Die verborgene Ästhetik des Sperrmülls entdecken
Drei Wochen lang ist Kaas im vergangenen Herbst durch den Jungbusch gestreift, wo sie seit 2017 wohnt, und hat insgesamt neun verschiedene Sperrmüllablagerungen immer wieder aus unterschiedlichen Perspektiven fotografiert. Indem sie die Haufen als Ganzes oder einzelne Teile daraus freigestellt und vor monochrome Hintergründe in Signalfarben geschoben hat, entzieht sie ihnen jede örtliche Zuschreibung - und jede Anklage. Nur wer ganz genau hinsieht, entdeckt in zufällig vorhandenen alten Spiegeln Häuserfassaden oder Bäume, die einer bestimmten Straße zugeordnet werden könnten. Stattdessen lenkt die Fotografin den Blick auf die besondere Ästhetik der Anordnungen ohne jede Ordnung oder Logik und auf die Objekte selbst. „Mich interessiert die Persönlichkeit, die Identität der Gegenstände“, sagt Sonja Maria Kaas und lädt ein, Fragen zu stellen: nach ihrer Herkunft, ihren Besitzern und nach den Gründen, weshalb sie auf der Straße gelandet sind.
Das kleine rote Ferrari-Cabrio zum Beispiel: ein Kinderauto in Bobbycar-Größe. Wer damit wohl durch die Gegend geflitzt ist? Ob das Kind mittlerweile zu groß dafür ist? Und wer es nun besitzt? „Es stand nur einen Tag und war dann weg“, erzählt Kaas. Das sei eine ihrer wesentlichen Erkenntnisse gewesen: „Die Dinge wandern, vor allem die mit Rollen.“ Wer hat wohl zwei Sofas so angeordnet, dass die darauf Sitzenden sich nicht unterhalten können? Und welcher Scherzkeks hat neben eine kaputte Kaffeemaschine ein halbes Glas Instant-Kaffee gestellt? Aus Details wie diesen könne man sich ganze Geschichten ausdenken und erzählen, findet sie.
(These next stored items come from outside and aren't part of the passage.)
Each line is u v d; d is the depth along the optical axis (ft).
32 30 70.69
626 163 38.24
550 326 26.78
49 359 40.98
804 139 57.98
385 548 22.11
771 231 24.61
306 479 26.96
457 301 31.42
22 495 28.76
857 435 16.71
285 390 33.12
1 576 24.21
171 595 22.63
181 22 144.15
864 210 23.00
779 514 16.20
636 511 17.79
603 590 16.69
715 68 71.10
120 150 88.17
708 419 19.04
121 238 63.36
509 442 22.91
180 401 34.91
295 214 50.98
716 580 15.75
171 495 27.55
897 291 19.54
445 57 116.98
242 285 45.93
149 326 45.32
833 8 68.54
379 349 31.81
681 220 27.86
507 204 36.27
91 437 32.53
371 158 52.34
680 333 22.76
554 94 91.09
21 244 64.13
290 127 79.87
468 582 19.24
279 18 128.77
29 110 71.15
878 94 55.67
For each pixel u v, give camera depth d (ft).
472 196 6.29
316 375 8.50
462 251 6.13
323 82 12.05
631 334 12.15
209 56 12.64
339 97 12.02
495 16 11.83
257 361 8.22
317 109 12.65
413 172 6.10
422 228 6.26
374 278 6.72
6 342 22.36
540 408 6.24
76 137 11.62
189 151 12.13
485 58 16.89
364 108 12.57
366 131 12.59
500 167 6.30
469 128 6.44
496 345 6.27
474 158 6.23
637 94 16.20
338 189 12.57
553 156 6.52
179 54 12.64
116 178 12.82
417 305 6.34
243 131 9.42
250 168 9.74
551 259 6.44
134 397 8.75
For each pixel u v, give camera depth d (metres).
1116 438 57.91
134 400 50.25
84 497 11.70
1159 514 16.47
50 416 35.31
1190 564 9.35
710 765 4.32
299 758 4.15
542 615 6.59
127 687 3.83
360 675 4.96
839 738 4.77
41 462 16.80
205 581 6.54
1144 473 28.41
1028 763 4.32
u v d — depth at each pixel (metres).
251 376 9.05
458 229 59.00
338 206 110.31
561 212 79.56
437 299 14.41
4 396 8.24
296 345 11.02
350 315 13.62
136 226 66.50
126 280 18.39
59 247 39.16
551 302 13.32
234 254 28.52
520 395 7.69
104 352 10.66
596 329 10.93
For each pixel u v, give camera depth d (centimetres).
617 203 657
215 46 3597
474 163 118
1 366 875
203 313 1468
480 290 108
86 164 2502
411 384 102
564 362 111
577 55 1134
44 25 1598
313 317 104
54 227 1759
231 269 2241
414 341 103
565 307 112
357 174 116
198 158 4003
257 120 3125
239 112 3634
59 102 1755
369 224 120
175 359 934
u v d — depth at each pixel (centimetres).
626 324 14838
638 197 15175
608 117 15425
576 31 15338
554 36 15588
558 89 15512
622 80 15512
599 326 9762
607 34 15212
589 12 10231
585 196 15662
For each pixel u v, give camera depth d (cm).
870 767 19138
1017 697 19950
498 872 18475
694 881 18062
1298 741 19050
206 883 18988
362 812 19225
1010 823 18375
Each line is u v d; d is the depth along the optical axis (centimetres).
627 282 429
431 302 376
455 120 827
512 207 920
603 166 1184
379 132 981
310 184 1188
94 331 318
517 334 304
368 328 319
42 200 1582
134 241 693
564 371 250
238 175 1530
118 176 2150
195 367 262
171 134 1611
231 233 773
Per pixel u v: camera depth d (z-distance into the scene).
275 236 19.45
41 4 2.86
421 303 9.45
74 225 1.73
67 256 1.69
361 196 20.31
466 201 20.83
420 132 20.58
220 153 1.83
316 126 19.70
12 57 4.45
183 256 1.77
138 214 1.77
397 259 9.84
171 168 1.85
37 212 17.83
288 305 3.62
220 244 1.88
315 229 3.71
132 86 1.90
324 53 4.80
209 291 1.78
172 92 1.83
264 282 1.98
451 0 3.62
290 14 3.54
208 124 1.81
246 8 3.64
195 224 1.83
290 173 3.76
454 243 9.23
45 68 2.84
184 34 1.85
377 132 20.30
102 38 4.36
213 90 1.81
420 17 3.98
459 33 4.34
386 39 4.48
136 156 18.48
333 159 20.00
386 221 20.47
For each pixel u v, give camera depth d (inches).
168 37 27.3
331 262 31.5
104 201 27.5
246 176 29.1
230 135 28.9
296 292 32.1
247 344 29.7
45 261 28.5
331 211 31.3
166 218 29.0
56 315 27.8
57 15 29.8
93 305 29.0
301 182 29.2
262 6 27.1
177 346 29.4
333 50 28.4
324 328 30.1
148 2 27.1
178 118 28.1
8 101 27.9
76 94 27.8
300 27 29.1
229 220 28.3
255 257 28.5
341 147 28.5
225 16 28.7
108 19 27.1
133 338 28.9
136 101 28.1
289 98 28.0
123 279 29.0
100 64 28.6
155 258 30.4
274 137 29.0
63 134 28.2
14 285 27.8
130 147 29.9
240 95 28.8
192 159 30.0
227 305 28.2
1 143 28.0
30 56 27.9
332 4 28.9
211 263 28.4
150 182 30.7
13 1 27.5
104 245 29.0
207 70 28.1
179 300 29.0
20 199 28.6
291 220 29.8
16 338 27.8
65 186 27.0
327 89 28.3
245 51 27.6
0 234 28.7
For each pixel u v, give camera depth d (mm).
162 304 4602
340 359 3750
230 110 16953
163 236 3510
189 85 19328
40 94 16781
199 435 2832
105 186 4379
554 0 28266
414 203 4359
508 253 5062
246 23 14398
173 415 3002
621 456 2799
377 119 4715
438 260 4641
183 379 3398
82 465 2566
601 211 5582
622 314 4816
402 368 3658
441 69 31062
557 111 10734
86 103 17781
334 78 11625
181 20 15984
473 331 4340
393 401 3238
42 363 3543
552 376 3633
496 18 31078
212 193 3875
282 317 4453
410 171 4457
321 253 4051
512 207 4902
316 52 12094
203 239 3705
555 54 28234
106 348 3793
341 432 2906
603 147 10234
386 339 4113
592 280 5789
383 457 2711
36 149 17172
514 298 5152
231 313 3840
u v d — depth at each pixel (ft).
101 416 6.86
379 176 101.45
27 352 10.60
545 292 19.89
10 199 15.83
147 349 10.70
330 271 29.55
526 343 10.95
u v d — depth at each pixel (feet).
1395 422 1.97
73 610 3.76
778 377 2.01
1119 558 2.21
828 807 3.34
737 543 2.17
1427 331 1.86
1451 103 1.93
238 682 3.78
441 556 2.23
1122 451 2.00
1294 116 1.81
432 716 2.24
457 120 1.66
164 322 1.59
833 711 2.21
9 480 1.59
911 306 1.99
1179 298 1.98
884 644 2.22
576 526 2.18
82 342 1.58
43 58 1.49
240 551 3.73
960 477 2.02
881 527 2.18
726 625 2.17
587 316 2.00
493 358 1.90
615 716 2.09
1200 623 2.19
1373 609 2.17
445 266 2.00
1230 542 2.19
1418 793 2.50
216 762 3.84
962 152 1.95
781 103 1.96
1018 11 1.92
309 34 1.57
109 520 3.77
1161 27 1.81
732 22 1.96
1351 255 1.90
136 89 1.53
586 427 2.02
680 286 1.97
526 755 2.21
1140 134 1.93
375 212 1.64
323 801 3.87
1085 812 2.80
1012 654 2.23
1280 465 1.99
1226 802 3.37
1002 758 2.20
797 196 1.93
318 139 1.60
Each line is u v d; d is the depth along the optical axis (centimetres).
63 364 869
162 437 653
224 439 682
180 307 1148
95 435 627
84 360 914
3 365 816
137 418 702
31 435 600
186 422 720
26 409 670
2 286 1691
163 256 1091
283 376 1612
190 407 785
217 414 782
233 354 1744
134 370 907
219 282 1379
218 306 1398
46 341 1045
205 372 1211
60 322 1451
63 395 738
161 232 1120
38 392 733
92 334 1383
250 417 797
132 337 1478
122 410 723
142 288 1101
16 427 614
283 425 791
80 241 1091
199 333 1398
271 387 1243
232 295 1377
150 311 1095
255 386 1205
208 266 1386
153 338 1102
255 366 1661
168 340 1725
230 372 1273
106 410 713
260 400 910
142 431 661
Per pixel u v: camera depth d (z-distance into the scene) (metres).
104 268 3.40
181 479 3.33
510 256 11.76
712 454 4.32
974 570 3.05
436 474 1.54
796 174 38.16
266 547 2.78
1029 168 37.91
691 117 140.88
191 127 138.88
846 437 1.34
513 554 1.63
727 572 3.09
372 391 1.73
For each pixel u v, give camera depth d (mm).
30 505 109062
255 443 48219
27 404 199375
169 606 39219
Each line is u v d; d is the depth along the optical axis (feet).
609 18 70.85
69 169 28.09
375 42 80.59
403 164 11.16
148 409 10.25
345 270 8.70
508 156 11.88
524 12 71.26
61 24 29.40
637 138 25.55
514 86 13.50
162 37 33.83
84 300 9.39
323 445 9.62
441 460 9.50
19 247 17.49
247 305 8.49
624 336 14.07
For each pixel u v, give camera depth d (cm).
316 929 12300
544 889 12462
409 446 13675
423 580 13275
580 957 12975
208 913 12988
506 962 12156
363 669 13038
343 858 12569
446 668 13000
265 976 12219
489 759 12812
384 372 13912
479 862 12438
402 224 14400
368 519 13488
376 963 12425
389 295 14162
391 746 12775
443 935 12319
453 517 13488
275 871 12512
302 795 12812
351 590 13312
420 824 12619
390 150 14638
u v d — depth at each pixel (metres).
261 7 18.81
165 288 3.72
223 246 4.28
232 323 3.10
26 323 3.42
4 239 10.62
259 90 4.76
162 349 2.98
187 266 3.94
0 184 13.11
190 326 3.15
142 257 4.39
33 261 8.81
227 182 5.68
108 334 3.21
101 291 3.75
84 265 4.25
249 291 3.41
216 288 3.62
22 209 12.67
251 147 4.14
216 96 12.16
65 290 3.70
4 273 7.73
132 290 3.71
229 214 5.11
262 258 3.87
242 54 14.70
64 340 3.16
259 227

Ein Wohnzimmer aus geretteten Fundstücken erschaffen
Einige Fundstücke hat sie gerettet und zu einer Installation gruppiert: ein kleines Sideboard, eine Lampe und eine hübsche, unbeschädigte Vase erzeugen in der Mitte des Ausstellungsraums eine heimelige Wohnzimmeratmosphäre. Besucher der Ausstellung sind ausdrücklich aufgefordert, das Sitzmöbel zu benutzen: Der bequeme Kugelsessel aus den 70er Jahren ist prima erhalten und lässt sich um 360 Grad drehen - ideal, um einen ersten Eindruck der Bilder zu erhalten.
Um die Details zu erfassen, lohnt jedoch der Blick aus kurzer Distanz: auf die Veränderungsprozesse , die die Sperrmüllhaufen durchmachen, auf die unterschiedlichen Blickwinkel, die die Fotografin uns gewährt, und auf die einzelnen Dinge, die sie hervorhebt, um uns ihre Seele zu zeigen.
Am 15. Mai findet im Port25 ein Künstlerinnengespräch statt.